◆ Page text:
☆ ☆ ☆ ☆

Starting biennial breast screening at age 40 saves Black lives

2020 11 19 00 03 1081 Black Women Hands Mammography 400

Starting biennial screening mammography at age 40 could cut cancer deaths in Black women by 57%, according to a model study of 100 million women published October 18 in the Annals of Internal Medicine.

A team led by Dr. Christina Chapman from Georgetown University also found that earlier screening can be achieved while maintaining the same level of benefits and harms as seen for white women screened from ages 50 to 74.

"The earlier age of diagnosis, differences in subtypes, [and] disparities in treatment can increase the benefits of screening more frequently or at earlier ages," Chapman told AuntMinnie.com. "But the fact that Black women, on average, die earlier than white women from other causes tends to decrease the benefits of screening, so there really was no way to know [benefits and harms] without doing this study."

The U.S. Preventive Services Task Force (USPSTF) recommends biennial screening mammography for all women beginning by age 50, a B-grade recommendation, and also recommends that some women start as early as 40 years old, a C-grade recommendation. However, this does not account for racial differences in breast cancer rates between women. Black women have higher rates of aggressive cancers at younger ages than white women and treatments for those types of tumors are not as effective, the researchers noted.

Previous research suggests that mortality is higher for Black women regardless of tumor type due to factors related to systemic racism, such as access to high-quality therapies.

Chapman et al wanted to compare tradeoffs of screening strategies in Black and white women under current guidelines. They used an established model from the Cancer Intervention and Surveillance Modeling Network (CISNET) to simulate screening outcomes in U.S. women who were born in 1980 and thus turned 40 in 2020.

"As in prior modeling studies, to focus on screening efficacy, we assumed that 100% of Black and white women used screening," the study authors wrote.

The team found that biennial screening -- screening every two years -- from ages 45 to 74 years was most efficient for Black women, while such screening from ages 40 to 74 years was most equitable.

Starting screening 10 years earlier in Black versus white women was found to reduce disparities in Black/white mortality by 57% with similar life years gained per mammogram for both populations.

☆ ☆ ☆ ☆

◆ Information shown:
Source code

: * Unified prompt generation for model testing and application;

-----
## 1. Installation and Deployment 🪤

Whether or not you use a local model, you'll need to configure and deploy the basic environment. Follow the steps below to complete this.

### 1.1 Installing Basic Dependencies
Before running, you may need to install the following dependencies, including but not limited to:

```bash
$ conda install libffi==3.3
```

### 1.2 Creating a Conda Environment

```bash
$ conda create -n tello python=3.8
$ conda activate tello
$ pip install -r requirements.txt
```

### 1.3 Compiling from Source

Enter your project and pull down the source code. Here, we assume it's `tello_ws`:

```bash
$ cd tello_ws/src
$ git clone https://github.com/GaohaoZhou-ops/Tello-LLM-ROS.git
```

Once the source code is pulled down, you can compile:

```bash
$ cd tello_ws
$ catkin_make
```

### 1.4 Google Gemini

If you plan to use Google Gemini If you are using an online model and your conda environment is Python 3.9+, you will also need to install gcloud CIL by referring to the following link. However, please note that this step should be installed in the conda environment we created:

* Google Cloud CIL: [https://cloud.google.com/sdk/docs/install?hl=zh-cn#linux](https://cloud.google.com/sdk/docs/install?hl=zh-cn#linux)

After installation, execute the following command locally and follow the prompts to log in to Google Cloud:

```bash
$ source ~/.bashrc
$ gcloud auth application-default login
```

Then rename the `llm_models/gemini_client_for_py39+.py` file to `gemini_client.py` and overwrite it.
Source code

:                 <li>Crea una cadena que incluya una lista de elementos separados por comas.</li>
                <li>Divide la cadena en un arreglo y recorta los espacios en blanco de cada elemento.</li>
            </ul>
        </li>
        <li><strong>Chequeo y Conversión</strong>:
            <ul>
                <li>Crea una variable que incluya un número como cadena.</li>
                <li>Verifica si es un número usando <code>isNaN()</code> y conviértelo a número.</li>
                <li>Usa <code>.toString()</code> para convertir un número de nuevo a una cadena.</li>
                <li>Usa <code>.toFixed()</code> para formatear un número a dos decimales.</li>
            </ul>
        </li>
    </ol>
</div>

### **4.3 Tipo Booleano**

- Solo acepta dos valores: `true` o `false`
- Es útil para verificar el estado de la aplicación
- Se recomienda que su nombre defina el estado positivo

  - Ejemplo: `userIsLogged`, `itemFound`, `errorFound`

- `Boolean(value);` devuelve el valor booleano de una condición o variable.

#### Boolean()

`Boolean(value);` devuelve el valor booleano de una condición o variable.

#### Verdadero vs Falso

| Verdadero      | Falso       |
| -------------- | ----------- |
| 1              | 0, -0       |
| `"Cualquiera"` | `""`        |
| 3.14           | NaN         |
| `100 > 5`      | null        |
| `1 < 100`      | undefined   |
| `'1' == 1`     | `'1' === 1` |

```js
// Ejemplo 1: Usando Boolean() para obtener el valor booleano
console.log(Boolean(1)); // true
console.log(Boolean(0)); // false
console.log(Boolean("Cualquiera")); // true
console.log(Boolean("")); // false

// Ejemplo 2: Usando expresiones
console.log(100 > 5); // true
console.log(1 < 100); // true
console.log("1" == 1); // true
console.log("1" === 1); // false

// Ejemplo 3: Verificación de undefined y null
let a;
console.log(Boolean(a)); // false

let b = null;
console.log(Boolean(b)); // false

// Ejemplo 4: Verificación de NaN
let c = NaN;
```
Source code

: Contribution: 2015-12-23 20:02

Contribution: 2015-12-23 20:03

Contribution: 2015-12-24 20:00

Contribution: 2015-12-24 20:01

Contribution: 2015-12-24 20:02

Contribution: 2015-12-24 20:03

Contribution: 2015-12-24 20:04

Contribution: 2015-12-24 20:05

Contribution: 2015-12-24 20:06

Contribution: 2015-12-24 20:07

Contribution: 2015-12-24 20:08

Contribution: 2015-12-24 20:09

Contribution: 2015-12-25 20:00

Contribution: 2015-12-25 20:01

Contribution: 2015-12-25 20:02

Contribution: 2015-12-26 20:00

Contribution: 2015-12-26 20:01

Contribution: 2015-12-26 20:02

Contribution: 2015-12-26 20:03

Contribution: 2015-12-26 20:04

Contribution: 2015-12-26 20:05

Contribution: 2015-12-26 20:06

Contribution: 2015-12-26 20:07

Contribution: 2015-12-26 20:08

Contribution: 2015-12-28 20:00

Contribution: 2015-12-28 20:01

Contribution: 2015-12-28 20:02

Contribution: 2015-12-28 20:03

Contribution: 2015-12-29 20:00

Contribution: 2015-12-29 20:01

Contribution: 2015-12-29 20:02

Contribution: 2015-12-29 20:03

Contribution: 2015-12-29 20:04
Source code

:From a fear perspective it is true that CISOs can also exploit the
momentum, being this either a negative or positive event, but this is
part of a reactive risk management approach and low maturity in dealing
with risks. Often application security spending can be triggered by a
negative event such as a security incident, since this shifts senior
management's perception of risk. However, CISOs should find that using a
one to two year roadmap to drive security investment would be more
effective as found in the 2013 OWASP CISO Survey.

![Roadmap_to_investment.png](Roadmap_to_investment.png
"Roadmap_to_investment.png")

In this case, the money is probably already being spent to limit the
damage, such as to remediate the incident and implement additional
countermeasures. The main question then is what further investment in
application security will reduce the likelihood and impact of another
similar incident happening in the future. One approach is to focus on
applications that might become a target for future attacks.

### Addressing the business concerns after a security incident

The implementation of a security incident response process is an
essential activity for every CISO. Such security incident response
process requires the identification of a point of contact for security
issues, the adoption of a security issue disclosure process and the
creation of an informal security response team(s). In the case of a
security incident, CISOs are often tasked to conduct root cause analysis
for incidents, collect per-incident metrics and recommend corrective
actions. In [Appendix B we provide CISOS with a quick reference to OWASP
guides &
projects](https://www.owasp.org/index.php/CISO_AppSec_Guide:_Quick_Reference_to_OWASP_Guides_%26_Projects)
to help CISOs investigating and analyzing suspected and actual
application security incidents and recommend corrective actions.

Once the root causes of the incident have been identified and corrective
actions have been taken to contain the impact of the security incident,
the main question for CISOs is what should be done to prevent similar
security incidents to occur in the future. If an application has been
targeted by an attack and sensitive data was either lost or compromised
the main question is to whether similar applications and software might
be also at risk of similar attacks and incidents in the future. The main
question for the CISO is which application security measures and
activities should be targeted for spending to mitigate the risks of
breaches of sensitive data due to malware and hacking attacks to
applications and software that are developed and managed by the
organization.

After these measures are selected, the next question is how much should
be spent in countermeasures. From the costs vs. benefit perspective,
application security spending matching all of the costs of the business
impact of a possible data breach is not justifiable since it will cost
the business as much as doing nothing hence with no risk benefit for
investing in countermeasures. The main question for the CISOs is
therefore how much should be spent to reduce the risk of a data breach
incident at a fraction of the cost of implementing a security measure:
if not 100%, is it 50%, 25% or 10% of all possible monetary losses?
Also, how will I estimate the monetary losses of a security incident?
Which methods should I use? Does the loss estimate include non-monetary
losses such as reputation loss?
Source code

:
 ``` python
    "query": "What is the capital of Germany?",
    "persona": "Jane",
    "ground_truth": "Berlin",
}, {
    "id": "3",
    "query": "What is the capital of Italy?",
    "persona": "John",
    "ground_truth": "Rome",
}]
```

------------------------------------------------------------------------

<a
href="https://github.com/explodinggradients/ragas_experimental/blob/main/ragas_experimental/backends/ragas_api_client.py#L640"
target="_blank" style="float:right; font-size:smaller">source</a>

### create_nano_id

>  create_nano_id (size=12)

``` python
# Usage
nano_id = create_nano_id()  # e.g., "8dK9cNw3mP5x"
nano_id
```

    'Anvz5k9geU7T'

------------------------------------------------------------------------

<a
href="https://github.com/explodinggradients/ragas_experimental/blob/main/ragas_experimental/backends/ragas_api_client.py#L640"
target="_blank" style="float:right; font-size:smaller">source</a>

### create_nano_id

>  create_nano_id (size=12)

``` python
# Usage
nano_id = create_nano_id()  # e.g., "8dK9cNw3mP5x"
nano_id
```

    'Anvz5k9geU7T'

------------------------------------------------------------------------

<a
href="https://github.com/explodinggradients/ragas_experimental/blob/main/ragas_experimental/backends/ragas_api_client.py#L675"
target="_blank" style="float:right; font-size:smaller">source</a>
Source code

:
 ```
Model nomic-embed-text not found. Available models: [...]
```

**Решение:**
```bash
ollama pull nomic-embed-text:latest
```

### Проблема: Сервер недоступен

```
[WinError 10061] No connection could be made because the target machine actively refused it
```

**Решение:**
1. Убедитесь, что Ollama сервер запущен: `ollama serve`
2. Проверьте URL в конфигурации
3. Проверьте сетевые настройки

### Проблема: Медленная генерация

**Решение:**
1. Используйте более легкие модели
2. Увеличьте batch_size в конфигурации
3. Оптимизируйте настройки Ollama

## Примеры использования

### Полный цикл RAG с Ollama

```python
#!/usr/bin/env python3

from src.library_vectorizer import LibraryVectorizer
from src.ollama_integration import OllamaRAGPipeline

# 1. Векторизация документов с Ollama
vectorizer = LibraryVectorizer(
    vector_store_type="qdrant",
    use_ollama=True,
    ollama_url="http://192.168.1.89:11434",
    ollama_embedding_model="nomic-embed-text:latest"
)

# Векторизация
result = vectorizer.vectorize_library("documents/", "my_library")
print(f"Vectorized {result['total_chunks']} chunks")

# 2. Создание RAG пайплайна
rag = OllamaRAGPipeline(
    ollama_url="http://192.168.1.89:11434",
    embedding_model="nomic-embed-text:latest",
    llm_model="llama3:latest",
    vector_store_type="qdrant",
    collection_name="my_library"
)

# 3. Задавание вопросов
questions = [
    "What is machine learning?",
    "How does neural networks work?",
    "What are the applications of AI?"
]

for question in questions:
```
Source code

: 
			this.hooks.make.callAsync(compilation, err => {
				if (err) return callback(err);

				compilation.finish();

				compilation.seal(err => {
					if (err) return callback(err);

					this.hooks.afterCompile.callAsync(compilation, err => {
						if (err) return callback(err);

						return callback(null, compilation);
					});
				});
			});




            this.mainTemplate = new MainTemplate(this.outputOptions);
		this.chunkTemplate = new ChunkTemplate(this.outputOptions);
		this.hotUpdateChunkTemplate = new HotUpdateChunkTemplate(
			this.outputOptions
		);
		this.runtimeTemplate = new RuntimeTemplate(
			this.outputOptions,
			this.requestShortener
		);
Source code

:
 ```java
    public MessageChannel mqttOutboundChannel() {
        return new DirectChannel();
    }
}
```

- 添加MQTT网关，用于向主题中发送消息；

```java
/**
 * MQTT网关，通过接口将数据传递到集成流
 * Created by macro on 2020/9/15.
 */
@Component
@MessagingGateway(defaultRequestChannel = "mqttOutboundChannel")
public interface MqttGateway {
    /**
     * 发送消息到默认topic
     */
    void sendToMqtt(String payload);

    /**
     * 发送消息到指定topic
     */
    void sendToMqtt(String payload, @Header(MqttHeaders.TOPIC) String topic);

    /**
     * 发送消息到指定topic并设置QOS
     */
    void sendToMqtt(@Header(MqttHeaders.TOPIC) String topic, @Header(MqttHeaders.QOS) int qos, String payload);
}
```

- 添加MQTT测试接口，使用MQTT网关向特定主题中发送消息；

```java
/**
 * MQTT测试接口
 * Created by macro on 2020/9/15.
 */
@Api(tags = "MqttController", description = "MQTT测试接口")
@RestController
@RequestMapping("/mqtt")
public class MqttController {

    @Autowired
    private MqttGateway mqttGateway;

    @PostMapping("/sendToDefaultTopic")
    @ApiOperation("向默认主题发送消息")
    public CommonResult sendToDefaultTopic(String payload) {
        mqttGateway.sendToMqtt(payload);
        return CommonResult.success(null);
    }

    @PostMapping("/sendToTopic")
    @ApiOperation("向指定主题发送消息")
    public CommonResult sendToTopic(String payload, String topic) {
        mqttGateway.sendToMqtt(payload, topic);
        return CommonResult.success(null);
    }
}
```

☆ ☆ ☆ ☆

◆ Work instruction 1: In the breast screening article, whose established model did the research team use to simulate screening outcomes?
◆ Work instruction 2: Write down the portion of the breast screening article that opens with the words containing "Starting screening 10" and closes with "for both populations.".

◆ Task solution 1: The Cancer Intervention and Surveillance Modeling Network (CISNET).

◆ Task solution 2:
Starting screening 10 years earlier in Black versus white women was found to reduce disparities in Black/white mortality by 57% with similar life years gained per mammogram for both populations.